Race, Disability, Organizational Culture, and Social Change
Date and time
Location
Online event
Part of the RACE + DISABILITY webinar series, co-sponsored by FISA Foundation, The Heinz Endowments, and The Pittsburgh Foundation.
About this event
Race, Disability, Organizational Culture, and Social Change: Promising Practices from Centers for Independent Living
DESCRIPTION:
Historically, disability services were designed to accommodate a singular identity: person with a disability; all other aspects of an individual’s experience were considered secondary. But structuring services that ignore the lived experience of racism has created and exacerbated inequities within disability services. Treating disability as race-neutral has also created unwelcoming and sometimes unsafe working conditions for people of color with disabilities who are on staff.
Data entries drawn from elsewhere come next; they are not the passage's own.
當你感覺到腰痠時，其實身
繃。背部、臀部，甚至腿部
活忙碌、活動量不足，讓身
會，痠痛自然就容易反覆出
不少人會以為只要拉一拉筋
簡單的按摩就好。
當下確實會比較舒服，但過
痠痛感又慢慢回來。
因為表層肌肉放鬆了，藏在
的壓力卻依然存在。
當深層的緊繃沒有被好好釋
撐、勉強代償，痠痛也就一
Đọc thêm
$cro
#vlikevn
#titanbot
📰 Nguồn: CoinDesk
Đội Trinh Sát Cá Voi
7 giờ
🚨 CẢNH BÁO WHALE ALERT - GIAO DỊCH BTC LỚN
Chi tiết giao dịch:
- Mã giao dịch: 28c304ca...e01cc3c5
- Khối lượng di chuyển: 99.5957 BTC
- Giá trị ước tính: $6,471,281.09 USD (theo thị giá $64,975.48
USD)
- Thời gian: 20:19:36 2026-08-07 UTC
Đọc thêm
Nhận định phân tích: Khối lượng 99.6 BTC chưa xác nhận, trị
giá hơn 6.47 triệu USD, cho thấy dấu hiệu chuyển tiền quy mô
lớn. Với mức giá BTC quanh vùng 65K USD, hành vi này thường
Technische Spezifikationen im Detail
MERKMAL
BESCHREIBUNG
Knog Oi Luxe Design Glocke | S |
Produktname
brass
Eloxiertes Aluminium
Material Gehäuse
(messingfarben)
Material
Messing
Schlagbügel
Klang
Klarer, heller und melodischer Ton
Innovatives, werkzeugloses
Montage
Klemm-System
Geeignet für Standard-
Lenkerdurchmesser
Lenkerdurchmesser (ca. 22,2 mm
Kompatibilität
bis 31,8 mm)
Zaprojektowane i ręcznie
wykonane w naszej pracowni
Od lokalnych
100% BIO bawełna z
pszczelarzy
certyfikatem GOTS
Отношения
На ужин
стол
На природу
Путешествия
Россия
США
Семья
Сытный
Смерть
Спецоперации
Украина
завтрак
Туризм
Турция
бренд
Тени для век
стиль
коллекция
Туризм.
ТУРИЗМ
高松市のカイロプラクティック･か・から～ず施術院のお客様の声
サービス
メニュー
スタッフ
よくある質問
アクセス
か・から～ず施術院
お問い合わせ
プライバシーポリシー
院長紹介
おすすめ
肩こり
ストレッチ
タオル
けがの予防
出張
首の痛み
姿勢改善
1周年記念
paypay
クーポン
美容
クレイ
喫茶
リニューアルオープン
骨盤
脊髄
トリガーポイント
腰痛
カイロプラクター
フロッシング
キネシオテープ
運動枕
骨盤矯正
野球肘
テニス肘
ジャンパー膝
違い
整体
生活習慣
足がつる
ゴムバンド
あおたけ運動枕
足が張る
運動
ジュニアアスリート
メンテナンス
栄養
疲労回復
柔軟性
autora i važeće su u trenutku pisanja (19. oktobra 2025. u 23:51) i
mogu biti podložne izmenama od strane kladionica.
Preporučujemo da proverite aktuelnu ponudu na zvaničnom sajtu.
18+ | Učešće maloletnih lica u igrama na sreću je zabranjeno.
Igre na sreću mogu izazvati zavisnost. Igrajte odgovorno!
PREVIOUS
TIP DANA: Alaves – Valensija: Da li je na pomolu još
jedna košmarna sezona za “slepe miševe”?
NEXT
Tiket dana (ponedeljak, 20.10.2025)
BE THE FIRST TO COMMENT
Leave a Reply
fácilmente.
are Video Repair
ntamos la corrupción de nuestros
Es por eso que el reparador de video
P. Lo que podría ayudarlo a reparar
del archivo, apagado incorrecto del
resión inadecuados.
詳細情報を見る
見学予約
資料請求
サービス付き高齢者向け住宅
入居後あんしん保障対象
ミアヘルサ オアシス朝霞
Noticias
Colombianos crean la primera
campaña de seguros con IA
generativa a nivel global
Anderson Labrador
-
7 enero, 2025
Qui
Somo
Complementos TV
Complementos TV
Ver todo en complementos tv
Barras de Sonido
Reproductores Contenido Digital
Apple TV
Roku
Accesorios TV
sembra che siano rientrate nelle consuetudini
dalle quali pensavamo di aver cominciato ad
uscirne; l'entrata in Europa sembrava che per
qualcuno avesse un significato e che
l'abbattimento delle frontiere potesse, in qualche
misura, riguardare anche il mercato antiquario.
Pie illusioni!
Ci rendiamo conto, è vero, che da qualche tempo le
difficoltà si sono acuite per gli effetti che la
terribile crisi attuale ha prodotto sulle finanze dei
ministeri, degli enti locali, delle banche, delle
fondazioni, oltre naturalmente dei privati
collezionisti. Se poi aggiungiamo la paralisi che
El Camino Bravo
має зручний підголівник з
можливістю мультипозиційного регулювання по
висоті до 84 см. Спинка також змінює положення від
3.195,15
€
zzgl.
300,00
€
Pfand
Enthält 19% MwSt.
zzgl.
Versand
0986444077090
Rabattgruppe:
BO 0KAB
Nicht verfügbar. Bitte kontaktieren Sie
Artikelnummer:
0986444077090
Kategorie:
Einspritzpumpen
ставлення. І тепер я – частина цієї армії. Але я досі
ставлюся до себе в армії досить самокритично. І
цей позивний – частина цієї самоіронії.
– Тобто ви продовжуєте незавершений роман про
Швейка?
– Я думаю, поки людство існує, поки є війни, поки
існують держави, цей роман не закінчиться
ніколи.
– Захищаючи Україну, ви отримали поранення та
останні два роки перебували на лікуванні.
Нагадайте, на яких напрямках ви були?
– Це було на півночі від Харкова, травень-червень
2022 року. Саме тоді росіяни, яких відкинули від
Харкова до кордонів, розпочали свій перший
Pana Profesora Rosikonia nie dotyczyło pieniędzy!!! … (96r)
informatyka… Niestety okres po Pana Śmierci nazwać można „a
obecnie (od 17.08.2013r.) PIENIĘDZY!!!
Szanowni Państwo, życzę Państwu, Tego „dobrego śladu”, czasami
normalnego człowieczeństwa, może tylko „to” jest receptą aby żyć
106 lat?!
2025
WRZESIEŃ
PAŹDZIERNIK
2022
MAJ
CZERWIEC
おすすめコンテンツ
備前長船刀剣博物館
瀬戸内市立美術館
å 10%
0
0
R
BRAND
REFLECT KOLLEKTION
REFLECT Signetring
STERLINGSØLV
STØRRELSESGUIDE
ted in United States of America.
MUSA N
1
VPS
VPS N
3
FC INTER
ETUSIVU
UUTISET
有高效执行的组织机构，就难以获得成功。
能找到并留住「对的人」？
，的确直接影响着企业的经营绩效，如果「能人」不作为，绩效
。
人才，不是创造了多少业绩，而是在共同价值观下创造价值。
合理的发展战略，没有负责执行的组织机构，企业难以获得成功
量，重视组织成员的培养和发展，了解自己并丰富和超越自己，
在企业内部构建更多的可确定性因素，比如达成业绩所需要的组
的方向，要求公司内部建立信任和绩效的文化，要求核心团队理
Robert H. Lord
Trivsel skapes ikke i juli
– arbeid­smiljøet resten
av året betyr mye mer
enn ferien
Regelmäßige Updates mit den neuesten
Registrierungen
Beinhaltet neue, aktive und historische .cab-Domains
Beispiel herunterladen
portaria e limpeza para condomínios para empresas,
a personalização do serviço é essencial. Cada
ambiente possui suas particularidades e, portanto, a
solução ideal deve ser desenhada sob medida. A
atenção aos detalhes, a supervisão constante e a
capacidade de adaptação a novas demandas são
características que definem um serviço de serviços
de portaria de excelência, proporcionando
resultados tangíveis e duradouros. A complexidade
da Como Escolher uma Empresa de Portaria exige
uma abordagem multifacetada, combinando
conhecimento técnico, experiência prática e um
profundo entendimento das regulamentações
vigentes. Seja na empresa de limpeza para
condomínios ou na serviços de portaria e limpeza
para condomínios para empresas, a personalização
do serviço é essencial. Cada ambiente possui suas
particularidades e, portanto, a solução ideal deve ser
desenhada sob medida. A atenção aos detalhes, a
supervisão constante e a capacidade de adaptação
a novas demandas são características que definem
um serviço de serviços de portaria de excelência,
This session will explore promising practices in cultivating a welcoming and equitable culture, designed to include people of color with disabilities who are both consumers of services and staff offering support. Presenters represent various Centers for Independent Living. All panelists are multiply marginalized people with disabilities who are recognized for their efforts to advocate for equity in both the provision of supports and the leadership of staff.
This session will:
- Ground participants with professional and personal understanding of what intersectionality in disability services looks like;
- Provide context regarding how attempts to provide services without an intersectional lens can cause unnecessary harm to consumers;
- Present action steps that providers and managers can take to address existing equity gaps at their agencies.
PRESENTERS:
Reyma McCoy McDeid
Ami Hyten
Photos and bios are below
REYMA MCCOY MCDEID
Reyma McCoy McDeid is the Executive Director of the National Council on Independent Living and is the former executive director of Central Iowa Center for Independent Living (winner of the 2018 Organization of the Year award from the Des Moines Civil and Human Rights Commission). She is the recipient of a 2019 AT&T Humanity of Connection award and her 2018 run for office was endorsed by the Working Families Party, the Asian & Latino Coalition, and Iowa Women for Progressive Change. She is also a single mom. Her work has been featured in Vice, Pantsuit Nation, TIME , The Guardian, and USA Today. Her vocation has shifted from serving marginalized people to addressing how systems create marginalized people in the first place.
AMI HYTEN
Ami Hyten, JD, (she/her/hers), is the executive director for the Topeka Independent Living Resource Center, a federally recognized Center for Independent Living located on the unceded territory of the Shawnee, Pawnee, Osage and Kansa tribes. Ami is herself a member of the unceded and sovereign Kingdom of Hawa’ii, a disabled queer activist with a history of work ranging from grassroots organizing to direct care work, and trial litigation to stocking produce.